The rejection will allow the Indian generic companies to make and sell
versions of the drug in country where a majority of people live on less
than $2 a day and health insurance is scarce.
Gilead could not immediately be reached for comment. Natco Chief Executive
Rajeev Nannapaneni was not available outside regular Indian business hours.
Foreign drugmakers in India, a global hub for making generic drugs, have
been frustrated by a series of decisions on patents and pricing, with the
government looking to improve healthcare access.
Market access and patent protection for U.S. drugs are expected to feature
when Indian Prime Minister Narendra Modi hosts President Barack Obama later
this month for India's annual Republic Day celebrations.

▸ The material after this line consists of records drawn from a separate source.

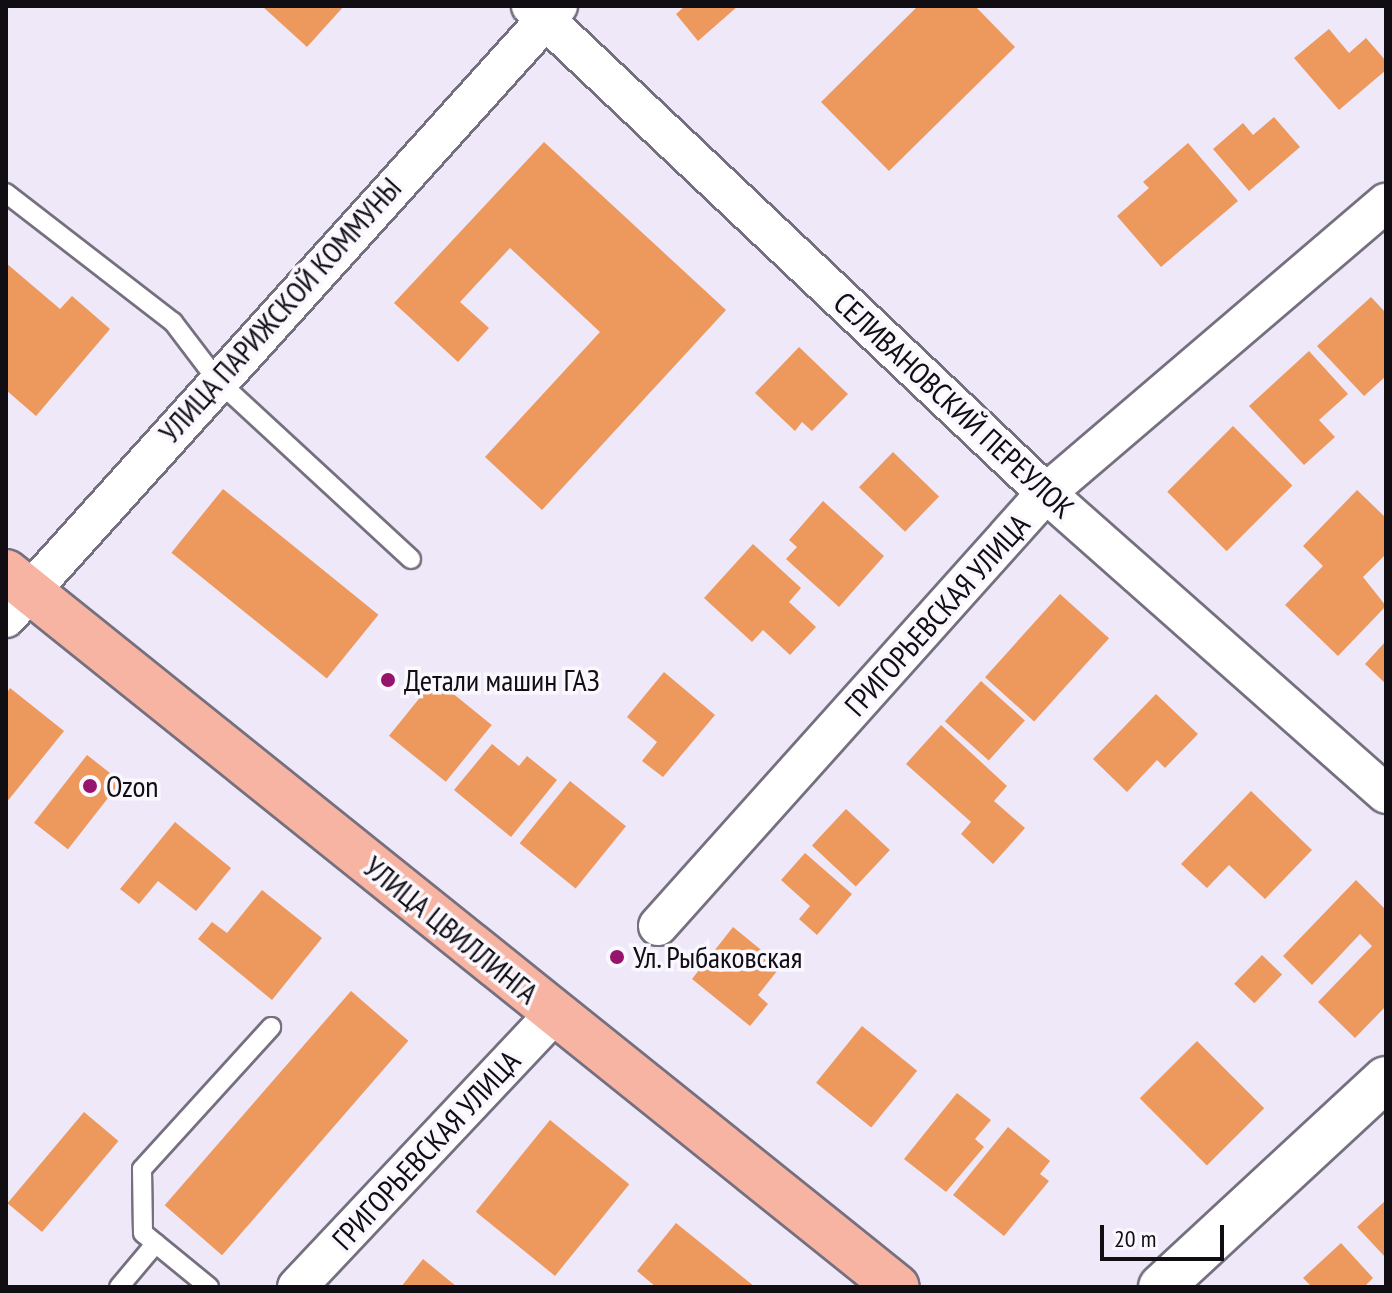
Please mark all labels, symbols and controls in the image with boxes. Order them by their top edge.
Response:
street label: УЛИЦА ПАРИЖСКОЙ КОММУНЫ [151,170,409,450]
street label: СЕЛИВАНОВСКИЙ ПЕРЕУЛОК [827,284,1081,526]
street label: ГРИГОРЬЕВСКАЯ УЛИЦА [837,507,1037,723]
place label: Детали машин ГАЗ [404,662,600,698]
marker: Детали машин ГАЗ [379,671,397,689]
place label: Ozon [106,768,159,804]
marker: Ozon [81,777,99,795]
street label: УЛИЦА ЦВИЛЛИНГА [356,849,546,1011]
place label: Ул. Рыбаковская [633,939,804,975]
marker: Ул. Рыбаковская [608,948,626,966]
street label: ГРИГОРЬЕВСКАЯ УЛИЦА [324,1043,528,1257]
scale bar [1104,1209,1228,1259]
text: 20 m [1114,1223,1156,1254]

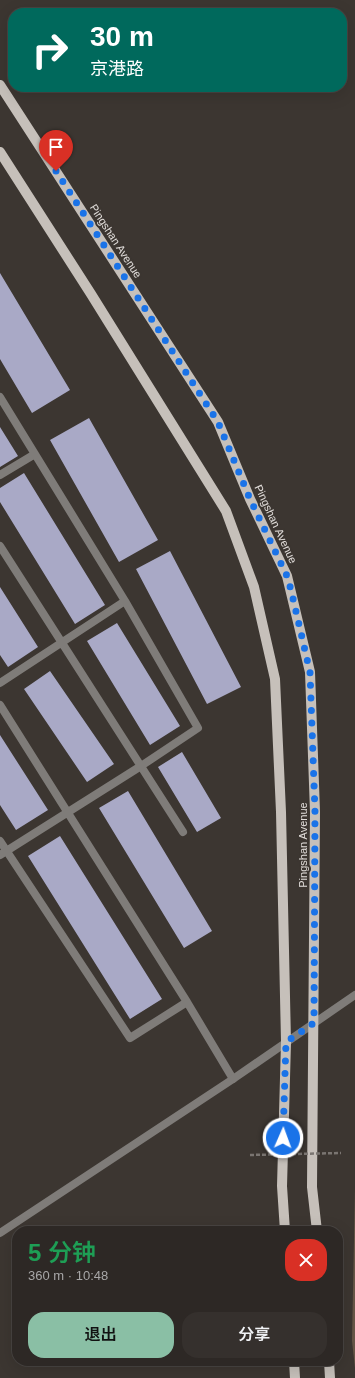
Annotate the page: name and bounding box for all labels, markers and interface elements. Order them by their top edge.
text: 30 m [90,21,154,52]
icon: right [24,24,76,76]
text: 京港路 [90,59,144,79]
pin [39,130,73,171]
icon: arrive [45,136,67,158]
street label: Pingshan Avenue [88,202,144,280]
street label: Pingshan Avenue [253,483,299,565]
street label: Pingshan Avenue [297,802,309,888]
position arrow [262,1117,304,1159]
text: 5 分钟 [28,1239,96,1266]
button: close [285,1239,327,1281]
text: 360 m · 10:48 [28,1268,108,1283]
button: 退出 [28,1312,174,1358]
button: 分享 [182,1312,327,1358]

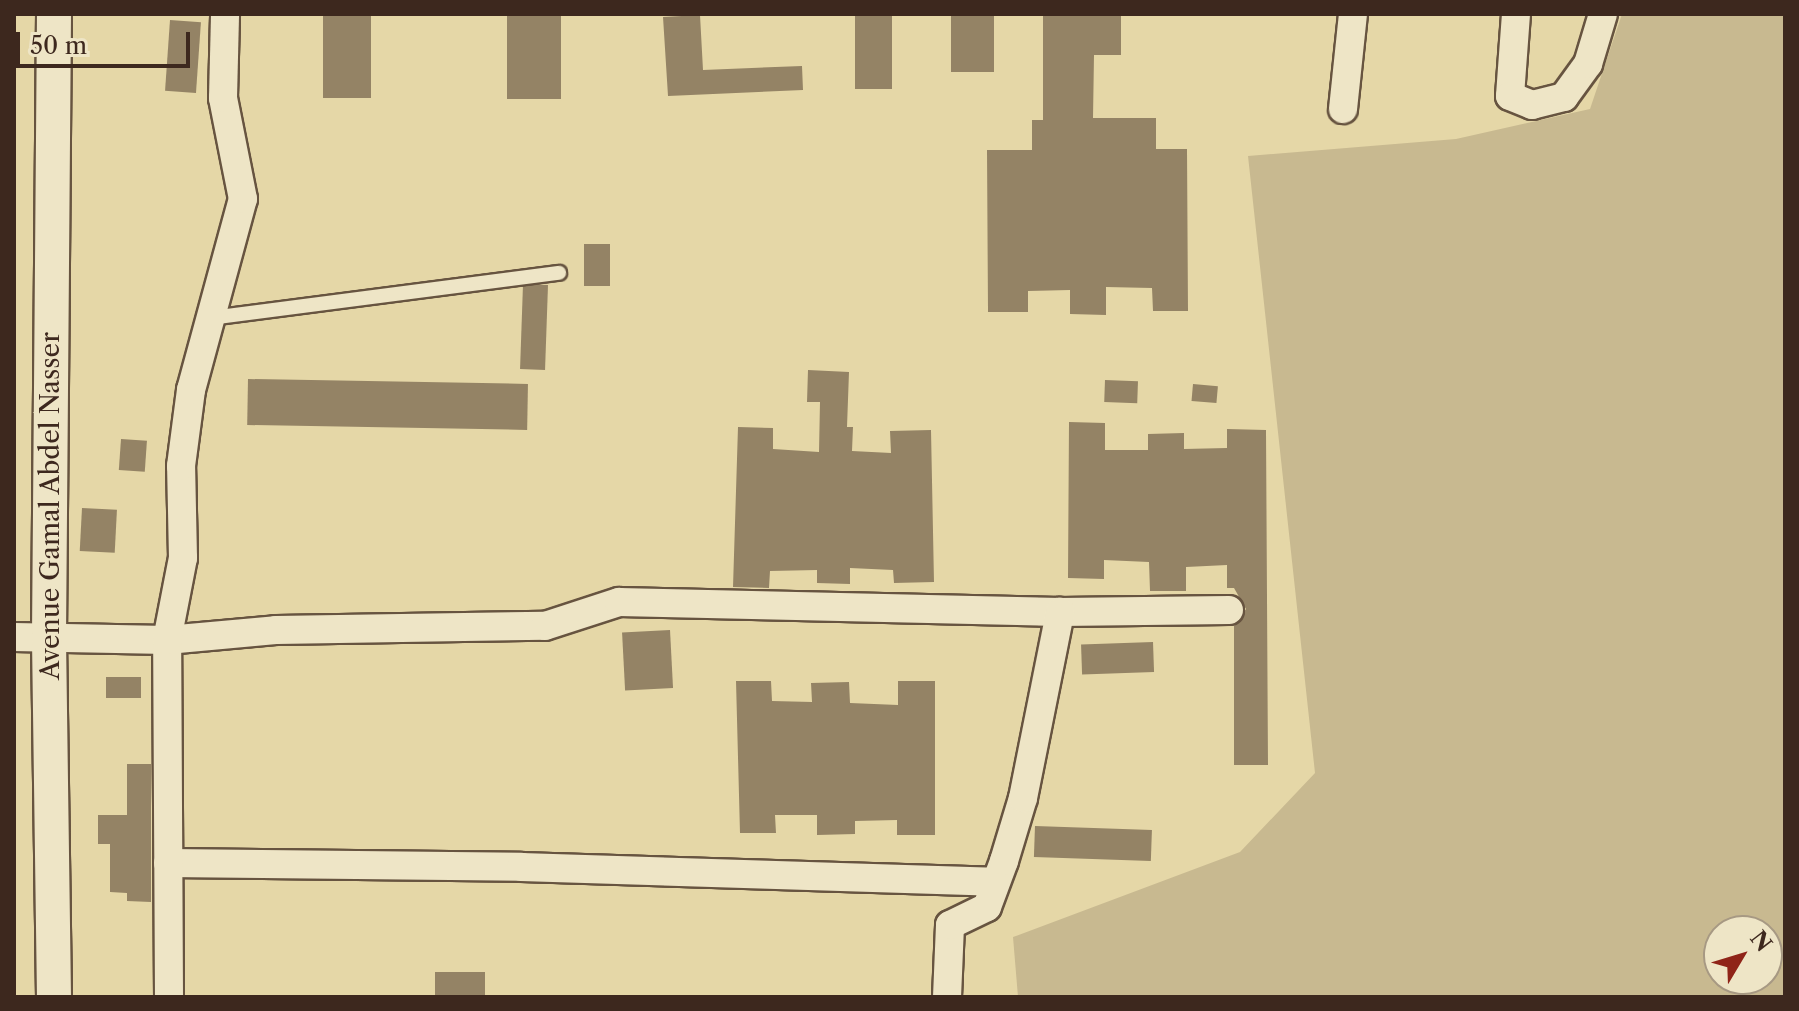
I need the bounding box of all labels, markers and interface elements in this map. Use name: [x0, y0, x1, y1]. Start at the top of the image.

The patent office's order comes amid a growing clamour by healthcare
campaigners and doctors to ensure Sovaldi and other new hepatitis C pills
are affordable in developing countries.
In a bid to make Sovaldi available in 91 developing nations including in
India, Gilead licensed the drug, hailed by doctors as a breakthrough in
treating the liver-destroying disease, to seven India-based drugmakers in
April last year.
Campaigners, however, were critical of the licensing deals, saying they
would not ensure access to several middle-income countries where health
authorities would still struggle to provide treatment to patients.